A large portion of those who took to the streets in June had never participated in any kind of social movement before. But it would be a mistake to interpret the movements as utterly “spontaneous” uprisings. Groups such as the Free Pass Movement and the anti-World Cup collectives (among others) organized the early demonstrations, some of which they had been planning for months (such as the protests during the Confederations Cup soccer games). They quickly lost control of the process: in Brasilia, for example, one major protest occurred after thousands accepted an invitation on Facebook posted by a previously unknown high school student. But this decentralized mobilization may itself have been a reflection of new modes of organizing. The groups that started the protest process were deliberately unwilling to impose hierarchy and order on the demonstrations, helping to create an environment in which people defending a wide diversity of causes felt welcome. In the aftermath of the protests, those groups are stronger. But this invigorated younger generation of activists has few commitments to the institutional project that dominated the Brazilian Left of the 1990s.
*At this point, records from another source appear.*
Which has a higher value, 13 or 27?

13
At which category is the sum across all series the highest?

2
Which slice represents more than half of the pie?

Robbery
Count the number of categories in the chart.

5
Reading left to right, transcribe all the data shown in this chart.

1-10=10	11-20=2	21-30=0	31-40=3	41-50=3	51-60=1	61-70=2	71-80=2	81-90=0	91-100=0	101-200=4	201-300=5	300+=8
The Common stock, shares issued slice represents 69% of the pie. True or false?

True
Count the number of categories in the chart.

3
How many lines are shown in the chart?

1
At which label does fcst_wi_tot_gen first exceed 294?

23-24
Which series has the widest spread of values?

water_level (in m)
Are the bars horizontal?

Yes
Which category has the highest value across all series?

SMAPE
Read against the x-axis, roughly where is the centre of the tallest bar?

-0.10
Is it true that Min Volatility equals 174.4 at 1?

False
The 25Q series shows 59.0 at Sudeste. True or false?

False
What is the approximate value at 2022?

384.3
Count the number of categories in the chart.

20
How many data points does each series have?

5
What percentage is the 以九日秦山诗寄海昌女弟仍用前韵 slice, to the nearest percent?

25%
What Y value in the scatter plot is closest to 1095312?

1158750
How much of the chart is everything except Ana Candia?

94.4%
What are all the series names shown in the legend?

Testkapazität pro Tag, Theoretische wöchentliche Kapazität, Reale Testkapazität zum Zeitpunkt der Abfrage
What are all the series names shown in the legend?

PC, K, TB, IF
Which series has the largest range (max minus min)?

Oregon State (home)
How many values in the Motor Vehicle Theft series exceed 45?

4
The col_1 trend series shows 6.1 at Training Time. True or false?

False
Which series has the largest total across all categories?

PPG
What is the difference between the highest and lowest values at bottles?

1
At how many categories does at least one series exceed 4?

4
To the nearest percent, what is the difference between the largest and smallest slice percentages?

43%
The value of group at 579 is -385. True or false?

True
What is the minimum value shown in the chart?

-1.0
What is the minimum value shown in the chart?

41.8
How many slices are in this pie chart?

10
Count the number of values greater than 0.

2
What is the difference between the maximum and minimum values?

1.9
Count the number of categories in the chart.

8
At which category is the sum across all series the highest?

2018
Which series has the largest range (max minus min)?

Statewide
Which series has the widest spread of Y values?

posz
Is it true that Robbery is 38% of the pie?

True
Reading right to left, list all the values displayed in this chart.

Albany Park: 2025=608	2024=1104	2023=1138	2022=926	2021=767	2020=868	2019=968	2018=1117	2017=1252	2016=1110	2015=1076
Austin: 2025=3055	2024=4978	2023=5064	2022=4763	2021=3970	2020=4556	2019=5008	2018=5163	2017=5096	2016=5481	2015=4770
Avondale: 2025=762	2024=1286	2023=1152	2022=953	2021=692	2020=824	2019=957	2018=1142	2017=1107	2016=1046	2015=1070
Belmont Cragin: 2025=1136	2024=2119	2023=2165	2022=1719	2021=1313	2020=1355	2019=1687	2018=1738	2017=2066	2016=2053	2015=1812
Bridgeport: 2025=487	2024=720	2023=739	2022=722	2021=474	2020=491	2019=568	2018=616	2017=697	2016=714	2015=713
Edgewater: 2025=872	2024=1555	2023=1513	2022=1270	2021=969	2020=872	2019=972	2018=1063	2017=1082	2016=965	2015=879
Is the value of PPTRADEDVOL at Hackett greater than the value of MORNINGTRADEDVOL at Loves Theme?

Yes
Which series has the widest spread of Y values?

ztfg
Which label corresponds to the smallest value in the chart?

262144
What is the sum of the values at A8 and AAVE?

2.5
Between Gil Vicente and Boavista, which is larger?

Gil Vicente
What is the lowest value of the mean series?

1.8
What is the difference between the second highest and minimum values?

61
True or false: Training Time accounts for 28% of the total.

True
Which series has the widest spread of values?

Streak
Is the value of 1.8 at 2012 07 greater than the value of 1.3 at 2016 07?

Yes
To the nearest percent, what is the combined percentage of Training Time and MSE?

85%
For several decades, a good part of institution building in this country has been done with the help of activists committed to an ideal of participatory democracy that they believed could be made real through the construction of new kinds of government institutions. It is unclear whether a new generation will carry that project forward. Certainly, the organized groups involved in the June protests are much less optimistic than their predecessors about the possibility of building a more radical democracy from within the political system.
Hi. Congratulations for the post. Nice contribution for the discussion, but i have some observations about it. Even if the post-dictatorship governments has opened participation channels (actually, it was the 1988´s new constitution that forced it), it doesn’t mean that is a participatory democracy in progress in Brazil. The reach of these innovations and projects is debatable, mainly in the sense of legitimization of groups and movements and the extent to which they really represent the people. In addition, there is a long line of corruptions’ cases relating these movements and the government – fact that contributed to the increasing of cynicism about NGO’s and traditional organized social movements. I think there´s a lack of channels concerned about the ordinary people, that people unattached for any kind of social group or social movement, that only want to participate in the politics. In Brazil, the ways for participating almost always prioritizes groups instead of individuals. That lead us to the June manifestations, which was started by the Free Bus Ticket Movement, but only got bigger when the middle class young people reached the street. This bought the media attention aside. In some polls, the majority of these young Brazilians said that doesn’t feel attached of any social movements, parties or politicians. That is, the sense of cynicism about the politics are high.
Thanks for the attention. I’m a Brazilian Ph.D candidate/researcher at UFBA and I study social media, internet and politics.